In today’s briefing:
- Paramount Bed (7817 JP): All-Time Revenue and Profit in FY23; Further Upside Potential Remains
- Guangzhou Kingmed Diagnostics (603882.CH) – There Is Still Investment Value that Cannot Be Ignored

Paramount Bed (7817 JP): All-Time Revenue and Profit in FY23; Further Upside Potential Remains
- Paramount Bed Holdings Co Lt (7817 JP) reported all-time high revenue and profit in FY23, driven by increased demand and price revision effect. The company has announced dividend of ¥59/share.
- For FY24, Paramount expects revenue growth of 6% to ¥105B, driven by expanding recurring revenue. Operating and net profits are expected to increase 4% and 6%, YoY, respectively, in FY24.
- Through business expansion and new product launches, the company is on track to achieve mid-term target of revenue of ¥120B and operating income of ¥17B in FY27.

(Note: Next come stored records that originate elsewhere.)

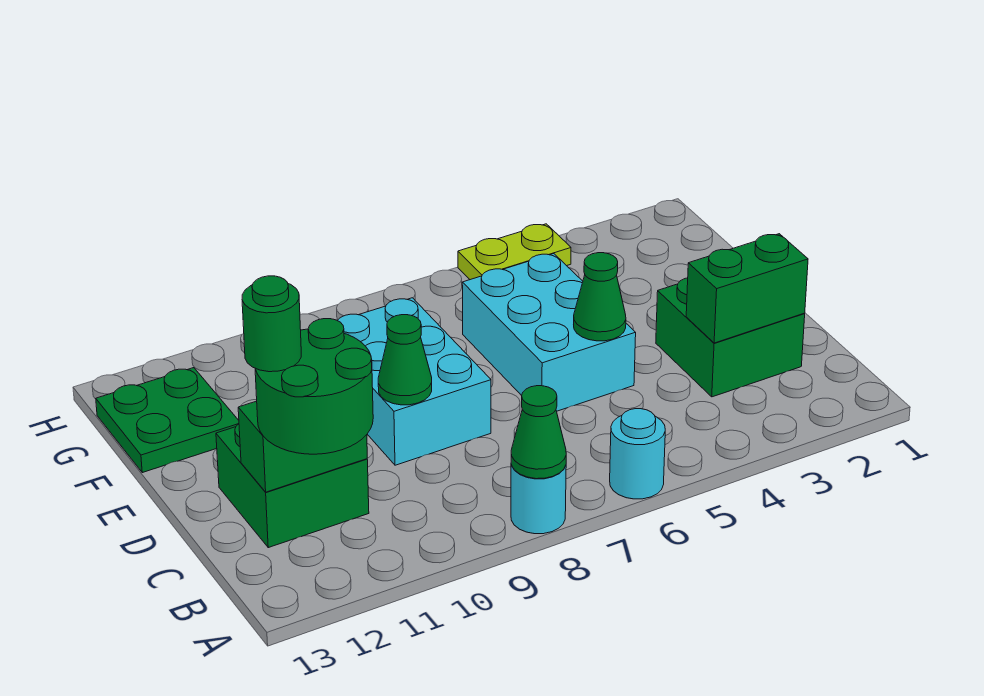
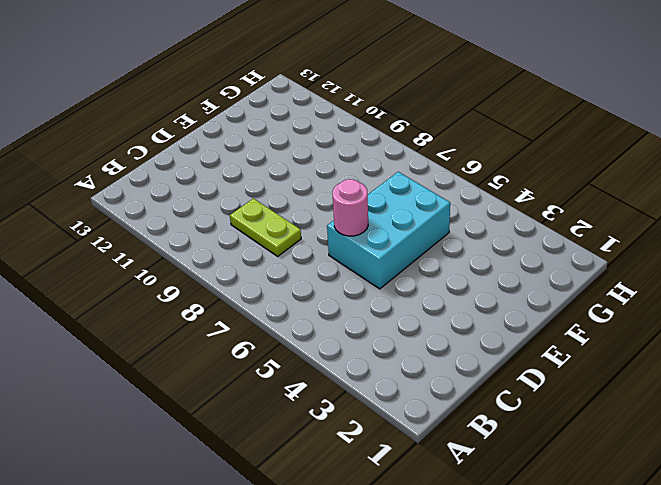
lime plate C8:C9 level 1 -> lime plate H4:H5 level 1
pink round brick D6 level 2 -> none
none -> cyan round brick A6 level 1
none -> cyan round brick A8 level 1
none -> green brick C2:D3 level 1

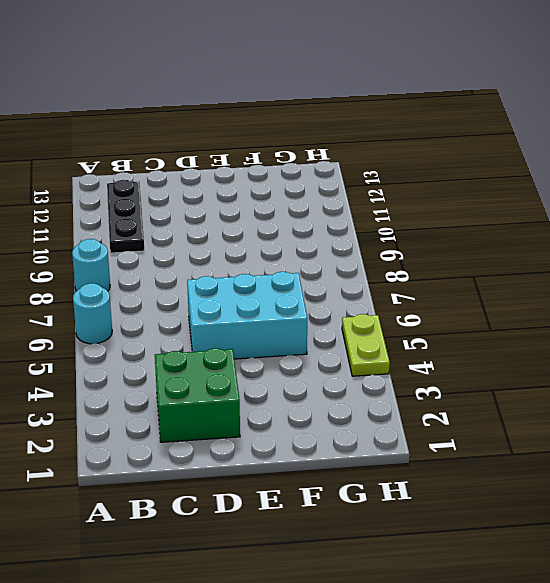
black plate B10:B12 level 1 -> none
none -> green brick C11:D12 level 1
none -> cyan brick D8:F9 level 1
none -> green plate F12:G13 level 1

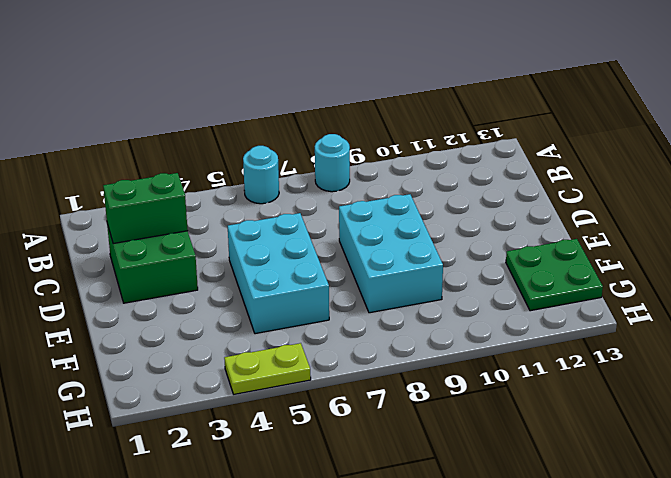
none -> green brick C11:D12 level 1
none -> green cone A8 level 2
none -> green brick C11:C12 level 2

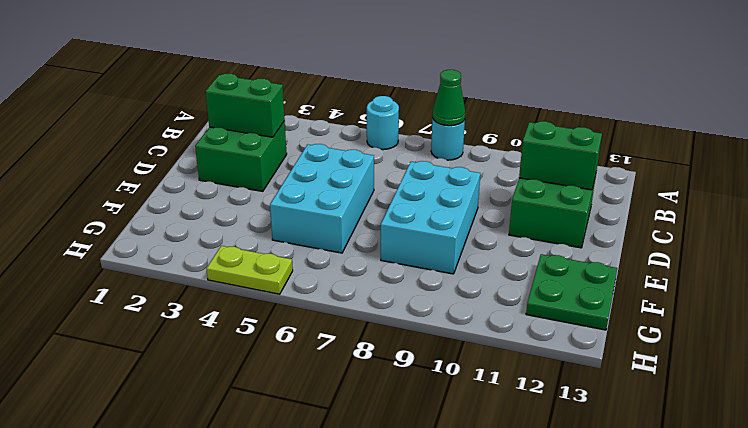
none -> green cone D5 level 2
none -> green cone D9 level 2
none -> green round brick B11:C12 level 3

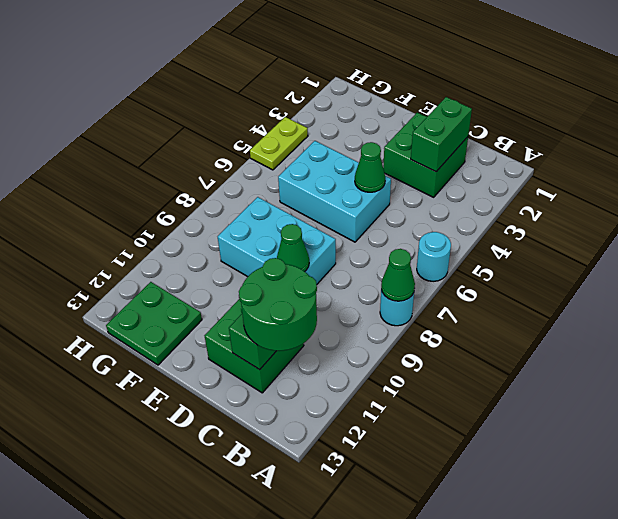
none -> green round brick C12 level 4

Guangzhou Kingmed Diagnostics (603882.CH) – There Is Still Investment Value that Cannot Be Ignored
- 2023 would be a low point in performance for Kingmed, with negative YoY growth. But this year is a good time to bottom-fish because non-COVID conventional testing business would rebound.
- Many people think the implementation of DRGs policy would be a big catalyst for future growth of ICL industry, but we’re actually skeptical since the reality could be quite different.
- The different business models of Kingmed and Dian lead to different valuation outlook. Since the current duopoly pattern is difficult to change, we recommend investors focus only on top two ICLs.